[文档段落]
--

一个SQL里面的一个子查询和物化视图的定义相同,但是这个SQL却不能用物化视图来透明改写,请问为什么呢?

一个SQL里面的一个子查询和物化视图的定义相同,但是这个SQL却不能用物化视图来透明改写,请问为什么呢?

物化视图定义:

‘root’@hivessbtest Thu Jan 4 21:17:41 2024>create materialized view default_catalog.hiveviewtestdb.mv8212 PARTITION BY lo_orderdate DISTRIBUTED BY HASH(LO_ORDERDATE) REFRESH async START (‘2024-01-04 21:18:00’) every (interval 10 minute) as select
-> p_brand,
-> LO_ORDERDATE,
-> sum(LO_REVENUE) as revenue_sum
-> from
-> P_LINEORDER l
-> left join part p on l.LO_PARTKEY = p.P_PARTKEY
-> group by
-> p_brand,
-> LO_ORDERDATE;
Query OK, 0 rows affected (0.02 sec)

物化视图已经刷新

‘root’@hivessbtest Mon Jan 8 16:57:38 2024>select * from default_catalog.information_schema.task_runs where DATABASE = ‘hiveviewtestdb’ and CREATE_TIME >= ‘2024-01-08 15:00:00’ and DEFINITION like ‘%mv8212%’ order by create_time desc limit 1\G
*************************** 1. row ***************************
QUERY_ID: a03576d9-ae02-11ee-9d33-5e9962dd9b0e
TASK_NAME: mv-1102449
CREATE_TIME: 2024-01-08 16:47:59
FINISH_TIME: 2024-01-08 16:50:19
STATE: SUCCESS
DATABASE: hiveviewtestdb
DEFINITION: insert overwrite mv8212 SELECT hive.hivessbtest.p.p_brand, hive.hivessbtest.l.LO_ORDERDATE, sum(hive.hivessbtest.l.LO_REVENUE) AS revenue_sum
FROM hive.hivessbtest.P_LINEORDER AS l LEFT OUTER JOIN hive.hivessbtest.part AS p ON hive.hivessbtest.l.LO_PARTKEY = hive.hivessbtest.p.P_PARTKEY
GROUP BY hive.hivessbtest.p.p_brand, hive.hivessbtest.l.LO_ORDERDATE
EXPIRE_TIME: 2024-01-09 16:47:59
ERROR_CODE: 0
ERROR_MESSAGE: NULL
PROGRESS: 100%
EXTRA_MESSAGE: {“forceRefresh”:false,“mvPartitionsToRefresh”:[],“refBasePartitionsToRefreshMap”:{},“basePartitionsToRefreshMap”:{}}
PROPERTIES: {“mvId”:“1102449”,“replication_num”:“1”,“in_memory”:“false”}
1 row in set (4.13 sec)

--

[存储数据]
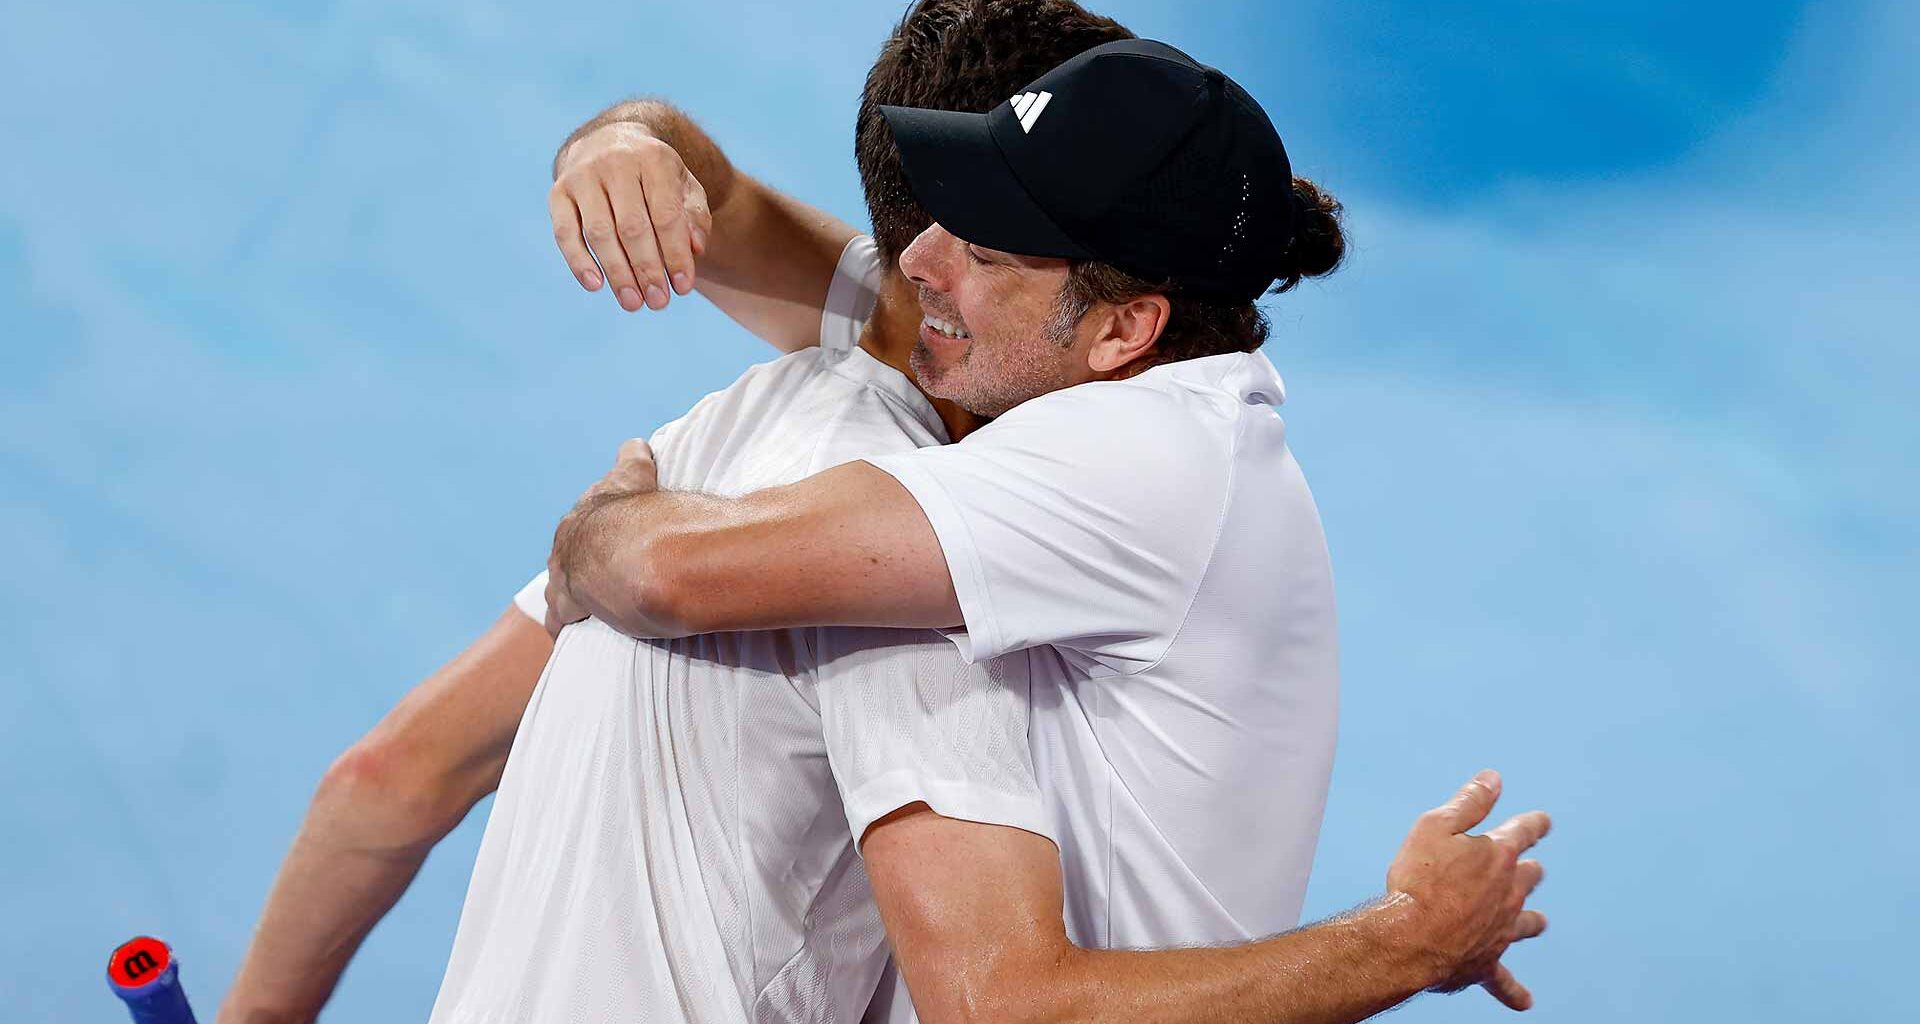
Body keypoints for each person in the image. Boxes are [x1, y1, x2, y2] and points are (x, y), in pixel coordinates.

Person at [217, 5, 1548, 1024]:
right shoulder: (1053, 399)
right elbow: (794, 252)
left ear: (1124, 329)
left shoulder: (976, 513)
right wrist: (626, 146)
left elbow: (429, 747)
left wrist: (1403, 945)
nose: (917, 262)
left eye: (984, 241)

--

[任务说明] 请把帖子里以「‘root’@hivessbtest Thu Jan 4 21:17:41 2024」开头的那一段改写成要点列表，保留主要信息。

[作答内容]
- 执行者与时间：'root'@hivessbtest，2024年1月4日 21:17:41
- 操作：创建物化视图 default_catalog.hiveviewtestdb.mv8212
- 分区与分布：按 lo_orderdate 分区，按 LO_ORDERDATE 哈希分布
- 刷新方式：异步刷新，从 2024-01-04 21:18:00 开始，每 10 分钟一次
- 查询逻辑：
  - 用 P_LINEORDER（别名 l）左连接 part（别名 p），条件是 l.LO_PARTKEY = p.P_PARTKEY
  - 按 p_brand 和 LO_ORDERDATE 分组
  - 取出 p_brand、LO_ORDERDATE 和 LO_REVENUE 的总和（命名为 revenue_sum）
- 执行结果：Query OK，0 rows affected，用时 0.02 秒